Geländezulassung

Geländezulassung

Bei der Geländezulassung nach §25 sollte man in etwa so vorgehen, man sucht sich ein passendes Gelände aus am besten aus der Luft, so kann man erkennen ob oder was alles drum rum ist. Je mehr Hecken, Gestrüpp, See, Teich usw. machen das Gelände eher untauglich da hier vom Natürschutz/Vogelschutz/Wasserwirtschaftsamt usw. Einwände zu erwarten sind, besser ist es sich ein Grund auszusuchen, woviel Landwirtschaft/Industriegebiet usw. ist, dort stellen sich sicher keine grösseren Probleme entgegen.
Wenn dieses gefunden wurde muss man den Bauern ausfindig machen und ihn um seine Genehmigung fragen, hier kann man gleich mal nach bestehenden Auflagen von Naturschutz ec. anfragen denn der Bauer weis da eigentlich Bescheid drüber, sollte er einverstanden sein lässt man sich das schriftlich geben, am besten ist es hier sich eine Genehmigung selber zuerstellen und sich die dann quittieren lassen, so hat der Bauer keine Arbeit extra.
So da wäre der 1. Punkt schon abgehakt, nun tut man dieses Schriftstück mit einem formlosen Antrag, das heist man schreibt der zuständigen Gemeinde/Stadt was man vor hat und bittet diese um ihr Einverständnis, kleine Einschränkungen, Hinweis auf ev. Betriebszeiten, das treiben im Einklang der Natur …. usw. hier muss jeder selber wissen was er reinschreibt, der Stadt schicken. Jetzt heist es warten auf Antwort, man kann eigentlich nichts machen bzw. falsch machen, da man keinen Einfluss hat.

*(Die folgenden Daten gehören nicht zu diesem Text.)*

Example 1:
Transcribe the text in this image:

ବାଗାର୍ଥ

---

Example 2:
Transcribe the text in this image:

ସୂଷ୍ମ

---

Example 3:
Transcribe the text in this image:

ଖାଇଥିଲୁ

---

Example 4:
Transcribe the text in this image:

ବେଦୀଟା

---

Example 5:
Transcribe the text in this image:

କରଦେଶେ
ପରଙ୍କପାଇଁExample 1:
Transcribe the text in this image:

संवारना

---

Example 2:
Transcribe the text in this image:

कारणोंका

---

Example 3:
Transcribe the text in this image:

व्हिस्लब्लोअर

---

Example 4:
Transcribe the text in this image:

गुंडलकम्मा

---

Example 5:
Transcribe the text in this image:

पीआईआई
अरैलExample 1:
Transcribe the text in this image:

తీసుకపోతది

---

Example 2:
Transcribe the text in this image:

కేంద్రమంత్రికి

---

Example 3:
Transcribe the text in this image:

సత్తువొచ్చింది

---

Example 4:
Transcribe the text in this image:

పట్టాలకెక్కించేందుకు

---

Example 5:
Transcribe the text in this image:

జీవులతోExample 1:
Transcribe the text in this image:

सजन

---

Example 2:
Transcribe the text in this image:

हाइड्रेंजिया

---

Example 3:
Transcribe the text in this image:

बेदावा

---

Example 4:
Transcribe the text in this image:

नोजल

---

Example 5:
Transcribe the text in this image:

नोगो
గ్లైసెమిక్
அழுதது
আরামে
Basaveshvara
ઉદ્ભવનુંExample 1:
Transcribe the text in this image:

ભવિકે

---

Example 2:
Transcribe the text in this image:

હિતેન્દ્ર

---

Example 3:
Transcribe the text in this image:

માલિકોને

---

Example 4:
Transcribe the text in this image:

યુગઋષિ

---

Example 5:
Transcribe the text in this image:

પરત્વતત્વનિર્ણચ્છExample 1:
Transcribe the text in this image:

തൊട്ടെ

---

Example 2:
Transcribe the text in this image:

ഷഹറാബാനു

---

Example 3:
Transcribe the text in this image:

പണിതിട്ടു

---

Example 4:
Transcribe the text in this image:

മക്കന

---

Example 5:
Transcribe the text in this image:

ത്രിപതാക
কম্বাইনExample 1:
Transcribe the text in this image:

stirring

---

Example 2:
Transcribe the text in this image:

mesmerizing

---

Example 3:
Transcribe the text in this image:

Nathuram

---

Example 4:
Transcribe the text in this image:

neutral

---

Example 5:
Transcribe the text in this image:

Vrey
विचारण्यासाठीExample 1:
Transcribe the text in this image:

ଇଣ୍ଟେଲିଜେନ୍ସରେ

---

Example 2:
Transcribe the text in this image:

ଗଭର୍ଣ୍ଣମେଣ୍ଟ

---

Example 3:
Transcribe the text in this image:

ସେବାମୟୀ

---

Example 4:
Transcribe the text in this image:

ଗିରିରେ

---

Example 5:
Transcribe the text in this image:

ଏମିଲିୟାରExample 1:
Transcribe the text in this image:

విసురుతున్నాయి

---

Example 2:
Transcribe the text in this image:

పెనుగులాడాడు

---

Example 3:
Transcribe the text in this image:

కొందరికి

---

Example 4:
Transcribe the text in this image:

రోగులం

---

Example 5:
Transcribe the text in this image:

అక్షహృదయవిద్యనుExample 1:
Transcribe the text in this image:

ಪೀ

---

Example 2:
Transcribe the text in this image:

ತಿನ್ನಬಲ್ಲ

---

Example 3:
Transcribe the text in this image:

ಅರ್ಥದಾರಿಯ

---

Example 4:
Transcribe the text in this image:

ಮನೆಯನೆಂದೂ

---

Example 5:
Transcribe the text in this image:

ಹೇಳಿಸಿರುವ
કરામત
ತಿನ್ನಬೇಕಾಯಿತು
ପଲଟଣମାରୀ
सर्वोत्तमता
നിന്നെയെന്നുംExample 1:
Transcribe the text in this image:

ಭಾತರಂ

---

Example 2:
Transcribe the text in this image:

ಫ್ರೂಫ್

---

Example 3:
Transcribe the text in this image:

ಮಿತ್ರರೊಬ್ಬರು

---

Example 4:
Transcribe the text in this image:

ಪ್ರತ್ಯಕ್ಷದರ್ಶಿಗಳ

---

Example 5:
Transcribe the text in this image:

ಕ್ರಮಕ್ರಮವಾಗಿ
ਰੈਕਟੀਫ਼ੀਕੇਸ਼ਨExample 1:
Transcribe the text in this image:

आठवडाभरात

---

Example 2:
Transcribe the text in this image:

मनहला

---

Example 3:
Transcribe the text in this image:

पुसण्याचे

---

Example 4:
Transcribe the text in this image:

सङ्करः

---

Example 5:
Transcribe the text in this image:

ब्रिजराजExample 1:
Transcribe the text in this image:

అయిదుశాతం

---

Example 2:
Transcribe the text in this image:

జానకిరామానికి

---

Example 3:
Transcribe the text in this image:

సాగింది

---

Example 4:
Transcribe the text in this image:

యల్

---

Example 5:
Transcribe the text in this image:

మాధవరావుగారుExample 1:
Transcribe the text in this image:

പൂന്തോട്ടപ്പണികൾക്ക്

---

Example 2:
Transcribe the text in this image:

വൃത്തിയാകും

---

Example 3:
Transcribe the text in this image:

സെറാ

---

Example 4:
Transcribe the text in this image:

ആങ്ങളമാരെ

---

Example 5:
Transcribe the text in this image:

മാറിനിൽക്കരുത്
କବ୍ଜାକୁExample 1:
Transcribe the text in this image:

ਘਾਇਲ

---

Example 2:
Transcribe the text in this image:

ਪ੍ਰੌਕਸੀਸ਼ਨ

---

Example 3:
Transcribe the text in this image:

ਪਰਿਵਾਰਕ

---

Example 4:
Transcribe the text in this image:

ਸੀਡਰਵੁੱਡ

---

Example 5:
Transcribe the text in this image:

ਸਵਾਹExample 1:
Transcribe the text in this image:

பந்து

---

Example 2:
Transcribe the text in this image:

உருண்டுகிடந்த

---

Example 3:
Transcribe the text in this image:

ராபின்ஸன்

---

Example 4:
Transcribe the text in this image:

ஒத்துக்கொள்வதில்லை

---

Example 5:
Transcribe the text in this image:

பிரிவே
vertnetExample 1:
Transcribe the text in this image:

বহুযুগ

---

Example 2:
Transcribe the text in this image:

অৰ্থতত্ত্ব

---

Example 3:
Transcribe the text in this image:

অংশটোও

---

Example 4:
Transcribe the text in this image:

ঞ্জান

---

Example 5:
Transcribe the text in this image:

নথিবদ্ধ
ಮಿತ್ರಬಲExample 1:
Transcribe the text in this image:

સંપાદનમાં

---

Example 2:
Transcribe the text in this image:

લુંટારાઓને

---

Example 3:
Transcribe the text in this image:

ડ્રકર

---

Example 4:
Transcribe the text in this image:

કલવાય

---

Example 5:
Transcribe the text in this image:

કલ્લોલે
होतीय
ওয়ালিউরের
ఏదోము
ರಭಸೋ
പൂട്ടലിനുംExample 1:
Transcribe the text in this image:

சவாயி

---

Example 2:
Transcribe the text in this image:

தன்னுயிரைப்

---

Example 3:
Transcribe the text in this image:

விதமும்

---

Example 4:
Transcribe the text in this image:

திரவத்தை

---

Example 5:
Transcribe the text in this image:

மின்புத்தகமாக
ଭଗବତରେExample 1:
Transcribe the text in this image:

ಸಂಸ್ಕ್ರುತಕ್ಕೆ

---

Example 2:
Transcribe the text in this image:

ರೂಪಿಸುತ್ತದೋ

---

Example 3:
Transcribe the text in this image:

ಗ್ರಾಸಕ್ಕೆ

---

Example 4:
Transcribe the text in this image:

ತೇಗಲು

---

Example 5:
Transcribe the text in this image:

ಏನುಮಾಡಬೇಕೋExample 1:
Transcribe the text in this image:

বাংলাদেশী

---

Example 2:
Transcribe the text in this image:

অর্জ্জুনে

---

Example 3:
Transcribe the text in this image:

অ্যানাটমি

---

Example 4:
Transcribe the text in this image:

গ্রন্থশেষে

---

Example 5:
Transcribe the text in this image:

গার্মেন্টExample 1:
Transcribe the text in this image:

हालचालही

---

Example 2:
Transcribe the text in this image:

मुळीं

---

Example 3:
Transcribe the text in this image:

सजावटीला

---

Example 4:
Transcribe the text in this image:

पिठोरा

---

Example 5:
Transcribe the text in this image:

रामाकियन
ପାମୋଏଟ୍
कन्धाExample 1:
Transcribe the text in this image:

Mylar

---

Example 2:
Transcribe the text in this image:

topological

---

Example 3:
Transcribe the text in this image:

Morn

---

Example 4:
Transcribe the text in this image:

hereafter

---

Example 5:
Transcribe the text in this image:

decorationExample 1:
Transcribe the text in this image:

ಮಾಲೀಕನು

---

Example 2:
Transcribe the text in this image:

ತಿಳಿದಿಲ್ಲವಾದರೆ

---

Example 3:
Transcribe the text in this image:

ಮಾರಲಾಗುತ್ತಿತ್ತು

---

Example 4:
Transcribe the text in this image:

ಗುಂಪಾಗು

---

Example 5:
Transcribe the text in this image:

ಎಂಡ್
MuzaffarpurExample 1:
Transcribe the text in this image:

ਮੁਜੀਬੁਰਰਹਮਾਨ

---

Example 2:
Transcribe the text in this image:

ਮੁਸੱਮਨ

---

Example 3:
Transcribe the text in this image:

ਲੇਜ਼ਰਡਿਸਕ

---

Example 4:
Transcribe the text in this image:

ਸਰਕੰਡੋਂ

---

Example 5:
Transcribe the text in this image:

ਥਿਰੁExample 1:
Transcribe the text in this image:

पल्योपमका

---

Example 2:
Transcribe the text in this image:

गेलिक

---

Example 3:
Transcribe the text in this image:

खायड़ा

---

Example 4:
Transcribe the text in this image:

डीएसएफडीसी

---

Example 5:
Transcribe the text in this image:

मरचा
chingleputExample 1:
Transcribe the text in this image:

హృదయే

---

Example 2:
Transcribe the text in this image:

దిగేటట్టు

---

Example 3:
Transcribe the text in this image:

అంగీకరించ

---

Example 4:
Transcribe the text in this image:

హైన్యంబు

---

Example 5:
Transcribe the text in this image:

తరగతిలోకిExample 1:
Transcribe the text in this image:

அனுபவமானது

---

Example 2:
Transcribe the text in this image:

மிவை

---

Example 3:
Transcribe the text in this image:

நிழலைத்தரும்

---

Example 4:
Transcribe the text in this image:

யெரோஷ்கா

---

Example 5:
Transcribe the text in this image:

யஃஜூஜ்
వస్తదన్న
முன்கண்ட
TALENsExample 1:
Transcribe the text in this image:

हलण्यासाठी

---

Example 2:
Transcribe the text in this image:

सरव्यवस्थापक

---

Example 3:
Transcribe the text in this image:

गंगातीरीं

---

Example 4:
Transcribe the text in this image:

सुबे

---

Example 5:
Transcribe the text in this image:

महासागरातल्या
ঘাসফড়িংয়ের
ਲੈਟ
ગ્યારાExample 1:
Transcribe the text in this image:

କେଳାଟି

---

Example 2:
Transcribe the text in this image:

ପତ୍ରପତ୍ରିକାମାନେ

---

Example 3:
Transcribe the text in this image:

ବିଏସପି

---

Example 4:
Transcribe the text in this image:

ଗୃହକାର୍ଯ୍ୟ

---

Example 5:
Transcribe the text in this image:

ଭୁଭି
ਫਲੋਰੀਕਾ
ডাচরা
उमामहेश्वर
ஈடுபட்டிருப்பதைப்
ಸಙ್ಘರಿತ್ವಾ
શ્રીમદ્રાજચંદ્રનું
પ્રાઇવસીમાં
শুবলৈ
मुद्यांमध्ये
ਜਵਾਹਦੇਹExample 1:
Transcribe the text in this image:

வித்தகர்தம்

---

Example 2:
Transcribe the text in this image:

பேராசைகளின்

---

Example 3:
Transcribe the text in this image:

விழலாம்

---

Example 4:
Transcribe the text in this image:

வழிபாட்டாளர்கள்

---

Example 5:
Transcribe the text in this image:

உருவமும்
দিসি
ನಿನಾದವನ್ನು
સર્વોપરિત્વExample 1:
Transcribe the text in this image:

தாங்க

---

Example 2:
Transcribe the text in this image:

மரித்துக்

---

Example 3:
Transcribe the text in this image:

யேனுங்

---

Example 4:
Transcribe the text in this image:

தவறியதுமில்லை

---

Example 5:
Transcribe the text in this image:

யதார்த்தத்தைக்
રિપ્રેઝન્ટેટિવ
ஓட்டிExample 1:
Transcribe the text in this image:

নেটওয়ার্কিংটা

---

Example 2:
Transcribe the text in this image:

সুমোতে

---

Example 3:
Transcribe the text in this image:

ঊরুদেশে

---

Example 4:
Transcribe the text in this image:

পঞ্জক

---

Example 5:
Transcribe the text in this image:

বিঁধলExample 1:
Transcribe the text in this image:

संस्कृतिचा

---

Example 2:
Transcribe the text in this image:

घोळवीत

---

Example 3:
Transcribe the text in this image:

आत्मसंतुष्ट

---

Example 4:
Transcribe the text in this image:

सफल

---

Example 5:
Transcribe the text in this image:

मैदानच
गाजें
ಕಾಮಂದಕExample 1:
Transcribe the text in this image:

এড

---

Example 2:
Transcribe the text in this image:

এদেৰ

OK, ich gehe von aus das das auch geklappt hat und der 2. Schritt wäre auch schon abgehakt, diese Genehmigung und die andere vom Landwirt schickt man nun auch wieder mit einem formlosen Antrag, Kartenmaterial wie Wanderkarte, ICAO-Karte, Flur-Karte, Bilder aus allen Himmelsrichtungen,ev.Luftbild, an das Regierungs Präsidium. Auch hier heist es warten bis sich was rührt, in meinem Fall hat sich das Landratsamt 2 mal gemeldet und wollten unter anderem wissen wie es mit dem Betanken aus sieht und ob die Wiese auch in nicht gemähtem Zustand benutz wird oder ob nur bei gemähter bzw. begehbarer Wiese die Nutzung statt findet. Die geplante Wiese wird nur im begehbaren Zustand genutzt und Betankungen finden selbstverständlich keine statt, lautete da meine Antwort und die erforderliche Genehmigung ging bei mir nach ca. 1 Woche ein. Dieser Vorgang der Gelände Zulassung nach §25 ging genau 3 Monate und hat eine Gebühr von 75 € gekostet.
Die von mir aufgestellten Auflagen wurden in die Genehmigung nicht mit aufgenommen, werden aber von mir und ev. Gastpiloten eingehalten da ich sie für Sinnvoll erachte.
Die Behörde hat nur eine Einschränkung gemacht , die lautet das man die beiden angrenzenden Höfe meiden soll.
Ok, das ging in meinem Fall ruck zuck und einfach, ist bestimmt kein Muster Beispiel, aber zeigt das es auch so gehen kann.
Danke an die Sachkundigen und Kompetenten Sachbearbeiter der Stadt Balingen, Landratsamt Balingen und Regierungs Präsidium Tübingen.
PS: Mein persönlicher Tip zieht eine Geländezulassung alleine durch, mit dem Eintrag so und soviel Gastpiloten, dann seit Ihr verantwortlich und habt das sagen, es macht auch nicht mehr oder weniger Arbeit, da das schriftliche eh blos einer machen kann und so eine Zulassung hauptsächlich aus Papierkram besteht. Wenn ihr aber eine Gruppe seit so solltet Ihr der Zulassung einen Titel geben, z.B. Interessengemeinschaft  “ Name“  besteht aus Piloten „Name“ ….  und dann eine Kontaktadresse über die das Schriftliche geht. In einer Gruppe besteht dann eine GbR (Gemeinschaft bürgerlichen Rechts) in der jeder gleich berechtigt ist.
Da solch eine Genhmigung nicht übertragbar ist erscheint das sinnvoll, lass mal was passieren.
Der Platz hat 2008 eine weitere Genehmigung für 5 Jahre erhalten.
Der Platz hat 2013 eine weitere Genhmigung für 5 Jahre erhalten.